De kamer van Peter van der Veer op de campus van het University College is nog een slagveld van verhuisdozen. Maar ook de pas benoemde antropoloog en godsdienstwetenschapper is zichtbaar tevreden met zijn nieuwe werkkring. Hij gaat zich in Utrecht op drie thema’s richten. “Ik doe samen met Indiase collega’s onderzoek naar de migratie van kenniswerkers uit Azië naar het Westen; ik ben al enige tijd bezig met een groot vergelijkend onderzoek naar de ontwikkeling van China en India in het licht van de in die landen optredende liberalisering; en ik schrijf een boek over de radicalisering binnen verschillende religies.”

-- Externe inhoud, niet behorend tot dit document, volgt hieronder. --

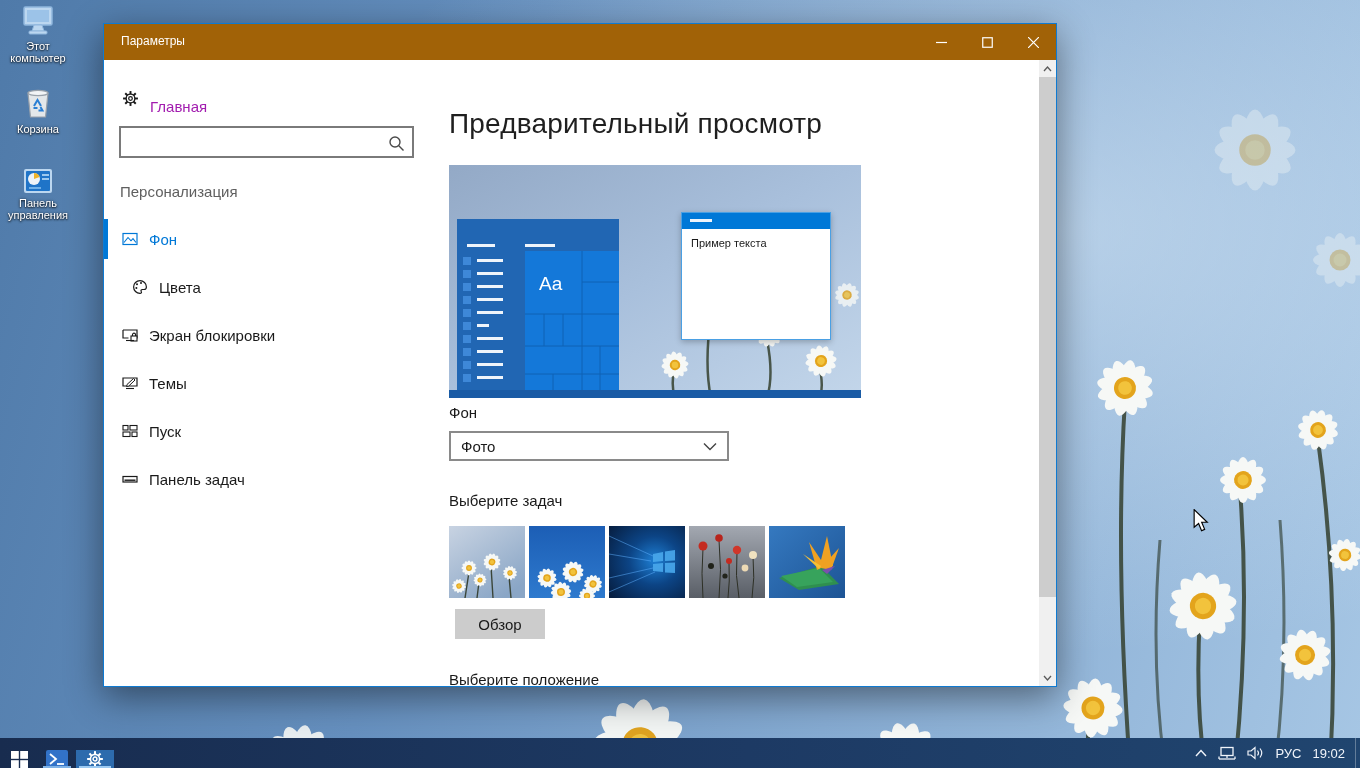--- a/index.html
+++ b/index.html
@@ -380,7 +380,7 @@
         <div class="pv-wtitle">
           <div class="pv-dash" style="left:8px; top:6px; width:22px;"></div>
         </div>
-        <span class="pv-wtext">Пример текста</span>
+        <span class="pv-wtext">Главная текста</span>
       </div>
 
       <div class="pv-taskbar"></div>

Ook voor Van der Veer was de vrijheid die Utrecht bood een voornaam argument om de Universiteit van Amsterdam te verruilen voor gebouw Voltaire op het Kromhoutterrein. “Ik ben in 1992 naar Amsterdam gekomen om daar een onderzoekscentrum op te zetten op het gebied van godsdienst en maatschappij. Dat centrum draait prima, maar ik voelde me steeds meer wetenschapsmanager in plaats van onderzoeker. Vandaar dat het tijd werd om naar iets anders uit te kijken. Ik had verschillende aanbiedingen op zak, maar alleen Utrecht bood me de kans om mij volledig aan mijn onderzoek te wijden.”
Grensoverschrijdend
Voor filosoof Herman Philipse en chemicus Gerard van Koten biedt de aanstelling als universiteitshoogleraar andere perspectieven. “Ik ben nu 61”, zegt Van Koten, “en ik stond op een punt in mijn loopbaan, waarop ik dacht: wat wil ik nu verder? Ik ben weliswaar voorzitter van de bèta-federatie, maar die functie laat me voldoende tijd voor andere zaken. Mijn ideaal is om Utrecht een duidelijker bèta-gezicht te geven en de universiteit aantrekkelijker te maken voor aanstaande bèta-studenten.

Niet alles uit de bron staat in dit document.